Ainsi donc, une nouvelle fois, on a cru trouver la trace de Xavier Dupont de Ligonnès. Cette fois-ci, c’est à l’abbaye de Saint-Michel-en-Brenne, qui abrite des religieuses traditionalistes (et non des carmélites, contrairement à ce qu’affirmait une journaliste sur BFM TV : comme quoi l’imprécision, parfois source de grande erreur, est un éternel travers journalistique).

Mille : c’est le nombre de signalements pris au sérieux par la police depuis la disparition d’un des hommes les plus recherchés de France, soupçonné d’avoir assassiné femme et enfants, il y a dix ans, à Nantes. Autant de pistes qui, à chaque fois, auront débouché sur des impasses.

Trois : c’est le nombre d’opérations de police menées au sein de communautés religieuses. Sans succès, à chaque fois. En 2011, c’était à l’abbaye Sainte-Madeleine du Barroux (Vaucluse), fréquentée par Xavier Dupont de Ligonnès dans sa jeunesse. Sept ans après, sur signalement de deux femmes qui pensent l’avoir vu, des fouilles sont menées au monastère Saint-Désert-des-Carmes, à Roquebrune-sur-Argens (Var). Encore une fausse alerte, une confusion avec un pauvre moine qui n’en revient pas lui-même : « Je suis tombé des nues… je ne lui ressemble pas du tout. »

Et jusqu’à ce 18 mai dernier qui conduit les services de police chez ces religieuses dans l’Indre. Une piste sans doute jugée suffisamment sérieuse pour justifier une visite de l’abbaye. Au grand étonnement de la supérieure qui avoue n’avoir même jamais entendu parler de Xavier Dupont de Ligonnès…

L’hypothèse du disparu bénéficiant de ce droit d’asile dispensé par les hommes de Dieu fascine les médias. Une pratique ancienne qui remonte à l’Antiquité, exercée par l’Église jusqu’au Moyen Âge et justifiée par saint Augustin. Expression concrète de la charité chrétienne, l’asile met à l’abri « justes et injustes, bons et méchants, innocents ou coupables ». « Aucune condition préalable ne doit être imposée au candidat à l’asile : qu’il soit criminel au regard de la loi terrestre ou coupable au regard de la loi divine, il doit bénéficier de la protection des lieux saints. » Sans toutefois exonérer le bénéficiaire de toute peine, l’asile avait pour objectif de protéger l’individu d’une vengeance personnelle. Une institution qui s’est effacée au fil du temps, à mesure que le pouvoir central est devenu plus fort.

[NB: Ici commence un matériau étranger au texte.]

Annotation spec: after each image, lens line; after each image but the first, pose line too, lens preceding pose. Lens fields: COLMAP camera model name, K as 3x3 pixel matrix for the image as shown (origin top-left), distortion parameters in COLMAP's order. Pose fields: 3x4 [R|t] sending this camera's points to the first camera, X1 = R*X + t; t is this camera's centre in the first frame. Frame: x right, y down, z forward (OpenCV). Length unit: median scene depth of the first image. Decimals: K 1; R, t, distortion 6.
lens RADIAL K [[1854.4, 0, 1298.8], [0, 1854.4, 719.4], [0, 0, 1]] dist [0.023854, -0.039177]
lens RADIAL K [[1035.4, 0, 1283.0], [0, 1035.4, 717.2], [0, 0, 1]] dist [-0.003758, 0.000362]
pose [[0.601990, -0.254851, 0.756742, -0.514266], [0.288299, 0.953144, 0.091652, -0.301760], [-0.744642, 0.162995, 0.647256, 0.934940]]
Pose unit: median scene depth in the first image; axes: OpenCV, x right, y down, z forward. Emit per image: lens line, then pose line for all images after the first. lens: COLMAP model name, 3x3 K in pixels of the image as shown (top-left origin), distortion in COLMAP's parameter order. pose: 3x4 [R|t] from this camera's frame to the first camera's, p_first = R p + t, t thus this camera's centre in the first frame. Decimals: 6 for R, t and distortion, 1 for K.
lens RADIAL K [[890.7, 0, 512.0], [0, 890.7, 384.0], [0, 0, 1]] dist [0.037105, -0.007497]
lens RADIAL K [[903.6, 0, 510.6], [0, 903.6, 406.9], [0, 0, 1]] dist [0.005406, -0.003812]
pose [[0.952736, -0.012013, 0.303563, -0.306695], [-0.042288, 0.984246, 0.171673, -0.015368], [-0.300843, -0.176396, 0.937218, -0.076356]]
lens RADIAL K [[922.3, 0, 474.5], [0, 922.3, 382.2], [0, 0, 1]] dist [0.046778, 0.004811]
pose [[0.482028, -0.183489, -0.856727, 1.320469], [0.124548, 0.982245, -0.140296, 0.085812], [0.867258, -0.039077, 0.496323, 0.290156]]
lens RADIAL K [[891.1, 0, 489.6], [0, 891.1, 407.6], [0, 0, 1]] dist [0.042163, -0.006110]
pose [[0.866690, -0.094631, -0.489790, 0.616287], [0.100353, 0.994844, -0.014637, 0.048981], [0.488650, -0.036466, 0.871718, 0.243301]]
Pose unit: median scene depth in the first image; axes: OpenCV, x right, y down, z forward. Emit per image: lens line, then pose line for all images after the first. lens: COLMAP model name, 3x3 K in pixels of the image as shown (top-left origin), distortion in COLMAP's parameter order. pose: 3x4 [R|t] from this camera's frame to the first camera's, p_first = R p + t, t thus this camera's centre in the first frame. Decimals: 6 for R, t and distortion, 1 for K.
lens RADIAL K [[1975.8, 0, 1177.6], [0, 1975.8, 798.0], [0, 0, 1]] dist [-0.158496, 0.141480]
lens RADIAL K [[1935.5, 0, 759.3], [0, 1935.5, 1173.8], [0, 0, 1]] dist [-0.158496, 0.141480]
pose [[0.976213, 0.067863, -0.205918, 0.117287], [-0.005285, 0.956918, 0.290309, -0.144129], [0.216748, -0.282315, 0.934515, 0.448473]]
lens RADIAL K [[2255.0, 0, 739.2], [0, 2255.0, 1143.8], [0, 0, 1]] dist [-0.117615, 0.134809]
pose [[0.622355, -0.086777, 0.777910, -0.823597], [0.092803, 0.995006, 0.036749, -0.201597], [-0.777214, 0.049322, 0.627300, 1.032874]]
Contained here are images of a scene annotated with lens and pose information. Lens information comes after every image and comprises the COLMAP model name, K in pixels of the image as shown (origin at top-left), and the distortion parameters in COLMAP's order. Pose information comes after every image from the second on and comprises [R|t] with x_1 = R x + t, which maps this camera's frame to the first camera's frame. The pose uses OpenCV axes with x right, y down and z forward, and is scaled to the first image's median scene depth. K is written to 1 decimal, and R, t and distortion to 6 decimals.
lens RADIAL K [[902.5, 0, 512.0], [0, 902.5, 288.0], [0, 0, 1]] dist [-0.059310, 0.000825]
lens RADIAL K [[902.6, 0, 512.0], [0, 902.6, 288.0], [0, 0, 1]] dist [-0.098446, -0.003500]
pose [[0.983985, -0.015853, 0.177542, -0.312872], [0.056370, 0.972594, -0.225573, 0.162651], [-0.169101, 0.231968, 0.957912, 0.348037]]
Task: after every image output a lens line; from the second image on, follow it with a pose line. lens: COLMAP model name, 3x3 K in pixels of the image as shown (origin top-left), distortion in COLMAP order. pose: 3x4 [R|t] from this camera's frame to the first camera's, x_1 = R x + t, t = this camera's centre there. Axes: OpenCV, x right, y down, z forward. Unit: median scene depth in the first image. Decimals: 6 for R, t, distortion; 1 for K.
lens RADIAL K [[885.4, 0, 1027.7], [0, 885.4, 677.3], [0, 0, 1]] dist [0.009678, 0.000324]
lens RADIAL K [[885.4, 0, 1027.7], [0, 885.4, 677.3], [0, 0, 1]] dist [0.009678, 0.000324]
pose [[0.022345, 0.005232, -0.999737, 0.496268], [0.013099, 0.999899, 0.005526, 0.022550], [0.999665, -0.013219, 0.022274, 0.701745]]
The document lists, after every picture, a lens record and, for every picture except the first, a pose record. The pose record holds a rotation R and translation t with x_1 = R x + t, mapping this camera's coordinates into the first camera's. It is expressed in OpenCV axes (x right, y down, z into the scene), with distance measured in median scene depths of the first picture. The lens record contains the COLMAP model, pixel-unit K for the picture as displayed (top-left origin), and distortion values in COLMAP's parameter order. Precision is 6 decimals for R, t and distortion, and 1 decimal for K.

À l’occasion de ce dernier rebondissement de l’affaire Dupont de Ligonnès, le journal suisse L’Illustré a interrogé l’abbé Arnaud Sélégny, directeur de la communication extérieure de la Fraternité Saint-Pie-X, « un dialogue franc et ouvert, très loin, il faut en convenir, des clichés et des a priori qu’on attribue parfois à ce mouvement » auquel appartiennent les religieuses de Saint-Michel-en-Brenne. Pour lui, « l’hypothèse selon laquelle Xavier Dupont de Ligonnès, s’il n’est pas mort, vivrait dans un monastère sous l’identité d’un frère n’a rien d’une fiction ». S’il écarte la thèse selon laquelle le fugitif se serait abrité dans une des maisons de la Fraternité Saint-Pie-X, il précise de pas pouvoir être affirmatif à 100 %. Et explique : « Accepter une personne telle que celle-là prendrait pas mal de temps. D’abord, nous l’aurions encouragé à regretter ses gestes, à se confesser, puis à se livrer, bien que le droit naturel ne l’y oblige pas. Dans le cas de l’asile religieux, une personne qui a donné la mort, même involontairement, n’a pas accès à la prêtrise. Un chirurgien dont le patient est décédé sur la table d’opération, même s’il n’est pas coupable, serait dans ce cas. »

Une pratique qui rappelle celle de la Légion étrangère, occasion d’une seconde vie pour le délinquant qui s’engage sous une autre identité. À ceci près qu’en sont exclus les auteurs de viols, crimes de sang et trafics de drogue.

« Bobard affriolant » pour les journalistes, selon l’expression de l’abbé de Tanoüarn dans ces colonnes, le droit d’asile reste un droit naturel. Si populaire quand il s’agit d’accueil des migrants, il reste mal compris lorsqu’il s’agit de criminels par ceux qui n’ont pas la moindre idée de ce qu’est la divine et de l’histoire de la Rédemption. Pour Xavier Dupont de Ligonnès, le mystère reste entier.